*To do*: For this exercise, reproduce the entries below exactly, but only from the line containing "escaliers et mezzanines" through the line containing "wir für die", both included.

*** Opening Data ***

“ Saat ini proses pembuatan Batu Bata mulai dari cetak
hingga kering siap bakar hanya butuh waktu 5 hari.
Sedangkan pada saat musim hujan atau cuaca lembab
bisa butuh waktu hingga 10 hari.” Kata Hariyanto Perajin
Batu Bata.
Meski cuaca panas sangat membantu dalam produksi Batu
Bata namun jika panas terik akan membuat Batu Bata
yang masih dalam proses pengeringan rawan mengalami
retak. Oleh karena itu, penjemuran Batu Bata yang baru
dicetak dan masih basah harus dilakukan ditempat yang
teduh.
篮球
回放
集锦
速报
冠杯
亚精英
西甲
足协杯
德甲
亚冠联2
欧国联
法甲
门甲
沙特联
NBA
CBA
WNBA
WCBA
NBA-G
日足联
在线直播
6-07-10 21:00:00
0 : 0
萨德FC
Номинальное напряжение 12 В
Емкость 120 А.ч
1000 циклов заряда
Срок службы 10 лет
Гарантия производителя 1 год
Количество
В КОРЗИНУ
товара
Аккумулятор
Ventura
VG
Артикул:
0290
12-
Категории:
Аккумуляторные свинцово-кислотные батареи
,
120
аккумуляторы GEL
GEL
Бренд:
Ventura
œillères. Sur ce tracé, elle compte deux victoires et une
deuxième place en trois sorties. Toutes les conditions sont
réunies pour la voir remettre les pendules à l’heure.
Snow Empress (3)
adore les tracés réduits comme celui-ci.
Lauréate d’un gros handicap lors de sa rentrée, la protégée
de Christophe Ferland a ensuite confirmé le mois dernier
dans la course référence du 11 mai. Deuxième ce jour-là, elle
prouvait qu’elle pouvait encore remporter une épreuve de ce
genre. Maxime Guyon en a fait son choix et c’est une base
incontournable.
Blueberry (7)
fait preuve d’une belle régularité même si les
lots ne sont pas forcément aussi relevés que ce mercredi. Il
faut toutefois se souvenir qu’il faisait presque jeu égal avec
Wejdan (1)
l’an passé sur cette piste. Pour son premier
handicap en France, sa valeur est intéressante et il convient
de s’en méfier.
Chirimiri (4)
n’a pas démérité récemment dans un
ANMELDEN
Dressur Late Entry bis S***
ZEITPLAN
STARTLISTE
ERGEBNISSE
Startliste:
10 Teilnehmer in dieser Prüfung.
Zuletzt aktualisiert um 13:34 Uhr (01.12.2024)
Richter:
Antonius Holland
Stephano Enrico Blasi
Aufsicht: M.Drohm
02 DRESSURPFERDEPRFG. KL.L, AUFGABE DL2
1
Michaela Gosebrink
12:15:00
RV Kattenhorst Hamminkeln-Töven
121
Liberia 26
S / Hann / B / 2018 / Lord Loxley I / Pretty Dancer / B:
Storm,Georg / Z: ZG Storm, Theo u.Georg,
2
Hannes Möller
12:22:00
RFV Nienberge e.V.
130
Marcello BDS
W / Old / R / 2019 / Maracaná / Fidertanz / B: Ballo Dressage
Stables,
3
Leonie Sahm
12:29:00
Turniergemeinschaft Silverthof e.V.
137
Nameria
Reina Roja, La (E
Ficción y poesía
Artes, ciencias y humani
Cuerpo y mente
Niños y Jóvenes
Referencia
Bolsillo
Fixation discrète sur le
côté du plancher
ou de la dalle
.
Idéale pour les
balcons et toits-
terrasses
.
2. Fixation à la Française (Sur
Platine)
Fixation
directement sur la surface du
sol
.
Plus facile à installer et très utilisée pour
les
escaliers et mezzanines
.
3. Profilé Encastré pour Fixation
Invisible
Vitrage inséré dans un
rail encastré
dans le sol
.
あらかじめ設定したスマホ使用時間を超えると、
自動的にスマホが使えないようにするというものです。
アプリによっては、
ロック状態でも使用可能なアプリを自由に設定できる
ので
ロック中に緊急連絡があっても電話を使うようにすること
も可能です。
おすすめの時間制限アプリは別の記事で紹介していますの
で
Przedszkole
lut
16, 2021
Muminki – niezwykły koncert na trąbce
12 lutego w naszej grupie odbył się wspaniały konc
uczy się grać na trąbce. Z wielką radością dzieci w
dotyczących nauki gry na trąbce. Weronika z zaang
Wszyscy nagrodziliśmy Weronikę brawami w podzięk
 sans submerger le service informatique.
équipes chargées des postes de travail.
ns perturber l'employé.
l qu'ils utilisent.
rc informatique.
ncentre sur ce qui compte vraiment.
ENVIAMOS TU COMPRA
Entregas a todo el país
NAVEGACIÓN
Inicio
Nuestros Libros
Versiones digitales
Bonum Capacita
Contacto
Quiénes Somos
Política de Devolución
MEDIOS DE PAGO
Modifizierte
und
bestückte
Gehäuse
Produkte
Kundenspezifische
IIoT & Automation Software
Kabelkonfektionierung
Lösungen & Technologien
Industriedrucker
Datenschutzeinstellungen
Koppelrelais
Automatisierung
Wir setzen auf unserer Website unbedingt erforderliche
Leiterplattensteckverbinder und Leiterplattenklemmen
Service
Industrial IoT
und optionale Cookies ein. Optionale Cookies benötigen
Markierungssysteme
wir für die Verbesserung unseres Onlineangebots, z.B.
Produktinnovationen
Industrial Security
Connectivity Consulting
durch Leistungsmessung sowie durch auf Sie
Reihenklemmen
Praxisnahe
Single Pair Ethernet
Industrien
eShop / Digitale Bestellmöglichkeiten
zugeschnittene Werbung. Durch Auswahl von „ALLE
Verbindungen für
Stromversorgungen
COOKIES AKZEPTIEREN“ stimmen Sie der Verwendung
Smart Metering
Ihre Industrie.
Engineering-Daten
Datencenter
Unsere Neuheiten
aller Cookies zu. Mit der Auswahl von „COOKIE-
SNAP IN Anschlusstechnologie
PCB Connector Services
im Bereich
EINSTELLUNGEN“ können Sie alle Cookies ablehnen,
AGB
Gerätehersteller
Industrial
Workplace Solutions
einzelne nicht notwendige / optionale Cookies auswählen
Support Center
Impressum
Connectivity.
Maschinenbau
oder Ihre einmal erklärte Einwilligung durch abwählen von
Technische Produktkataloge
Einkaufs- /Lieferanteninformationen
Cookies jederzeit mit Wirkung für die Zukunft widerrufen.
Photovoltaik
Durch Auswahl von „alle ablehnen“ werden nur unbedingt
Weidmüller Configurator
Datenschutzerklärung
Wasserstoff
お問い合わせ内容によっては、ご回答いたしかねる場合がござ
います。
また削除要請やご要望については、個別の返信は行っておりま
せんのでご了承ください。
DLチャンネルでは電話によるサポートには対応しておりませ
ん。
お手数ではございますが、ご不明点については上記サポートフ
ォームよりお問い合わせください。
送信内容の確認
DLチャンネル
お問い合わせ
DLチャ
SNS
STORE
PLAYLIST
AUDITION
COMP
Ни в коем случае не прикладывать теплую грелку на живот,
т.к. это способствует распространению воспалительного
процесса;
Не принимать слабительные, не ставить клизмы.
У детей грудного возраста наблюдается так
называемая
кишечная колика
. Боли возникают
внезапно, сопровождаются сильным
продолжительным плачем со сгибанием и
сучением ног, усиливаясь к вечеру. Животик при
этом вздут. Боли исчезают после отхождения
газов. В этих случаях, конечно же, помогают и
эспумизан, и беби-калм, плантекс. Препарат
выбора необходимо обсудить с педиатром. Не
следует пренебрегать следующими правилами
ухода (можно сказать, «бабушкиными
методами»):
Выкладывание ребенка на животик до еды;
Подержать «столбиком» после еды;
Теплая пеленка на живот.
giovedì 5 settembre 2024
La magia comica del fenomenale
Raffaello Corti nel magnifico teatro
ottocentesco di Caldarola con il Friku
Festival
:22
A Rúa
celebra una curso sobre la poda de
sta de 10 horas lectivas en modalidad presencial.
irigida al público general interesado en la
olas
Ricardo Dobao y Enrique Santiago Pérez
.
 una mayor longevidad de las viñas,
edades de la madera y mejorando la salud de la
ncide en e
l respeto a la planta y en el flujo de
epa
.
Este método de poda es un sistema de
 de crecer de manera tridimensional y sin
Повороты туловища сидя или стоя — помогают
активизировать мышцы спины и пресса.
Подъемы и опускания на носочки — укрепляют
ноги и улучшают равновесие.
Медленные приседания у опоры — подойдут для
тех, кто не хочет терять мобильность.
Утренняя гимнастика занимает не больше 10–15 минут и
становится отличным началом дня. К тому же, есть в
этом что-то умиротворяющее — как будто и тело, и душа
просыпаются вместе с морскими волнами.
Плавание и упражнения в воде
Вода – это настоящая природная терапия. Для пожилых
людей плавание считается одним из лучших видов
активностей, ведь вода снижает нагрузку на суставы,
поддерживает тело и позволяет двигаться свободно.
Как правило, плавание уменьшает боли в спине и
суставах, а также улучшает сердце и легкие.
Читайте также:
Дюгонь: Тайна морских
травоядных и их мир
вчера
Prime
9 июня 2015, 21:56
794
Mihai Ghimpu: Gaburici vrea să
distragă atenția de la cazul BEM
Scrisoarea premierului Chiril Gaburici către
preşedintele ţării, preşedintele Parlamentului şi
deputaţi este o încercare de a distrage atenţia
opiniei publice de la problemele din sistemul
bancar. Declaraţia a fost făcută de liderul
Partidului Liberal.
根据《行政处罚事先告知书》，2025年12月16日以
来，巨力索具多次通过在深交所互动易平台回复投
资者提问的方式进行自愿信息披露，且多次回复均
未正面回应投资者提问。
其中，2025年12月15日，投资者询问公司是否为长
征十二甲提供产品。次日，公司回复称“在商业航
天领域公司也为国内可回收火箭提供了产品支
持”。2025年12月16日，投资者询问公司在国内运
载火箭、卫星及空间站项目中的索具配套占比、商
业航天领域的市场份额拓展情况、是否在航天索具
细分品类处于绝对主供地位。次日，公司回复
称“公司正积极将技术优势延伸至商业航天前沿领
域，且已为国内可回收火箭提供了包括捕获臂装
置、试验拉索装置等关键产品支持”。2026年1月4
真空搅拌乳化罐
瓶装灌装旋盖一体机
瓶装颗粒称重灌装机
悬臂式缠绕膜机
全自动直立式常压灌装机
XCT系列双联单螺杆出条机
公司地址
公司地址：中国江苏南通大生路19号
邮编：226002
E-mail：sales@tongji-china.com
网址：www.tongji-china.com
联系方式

*** Closing Data ***

*Response box*:
escaliers et mezzanines
.
3. Profilé Encastré pour Fixation
Invisible
Vitrage inséré dans un
rail encastré
dans le sol
.
あらかじめ設定したスマホ使用時間を超えると、
自動的にスマホが使えないようにするというものです。
アプリによっては、
ロック状態でも使用可能なアプリを自由に設定できる
ので
ロック中に緊急連絡があっても電話を使うようにすること
も可能です。
おすすめの時間制限アプリは別の記事で紹介していますの
で
Przedszkole
lut
16, 2021
Muminki – niezwykły koncert na trąbce
12 lutego w naszej grupie odbył się wspaniały konc
uczy się grać na trąbce. Z wielką radością dzieci w
dotyczących nauki gry na trąbce. Weronika z zaang
Wszyscy nagrodziliśmy Weronikę brawami w podzięk
 sans submerger le service informatique.
équipes chargées des postes de travail.
ns perturber l'employé.
l qu'ils utilisent.
rc informatique.
ncentre sur ce qui compte vraiment.
ENVIAMOS TU COMPRA
Entregas a todo el país
NAVEGACIÓN
Inicio
Nuestros Libros
Versiones digitales
Bonum Capacita
Contacto
Quiénes Somos
Política de Devolución
MEDIOS DE PAGO
Modifizierte
und
bestückte
Gehäuse
Produkte
Kundenspezifische
IIoT & Automation Software
Kabelkonfektionierung
Lösungen & Technologien
Industriedrucker
Datenschutzeinstellungen
Koppelrelais
Automatisierung
Wir setzen auf unserer Website unbedingt erforderliche
Leiterplattensteckverbinder und Leiterplattenklemmen
Service
Industrial IoT
und optionale Cookies ein. Optionale Cookies benötigen
Markierungssysteme
wir für die Verbesserung unseres Onlineangebots, z.B.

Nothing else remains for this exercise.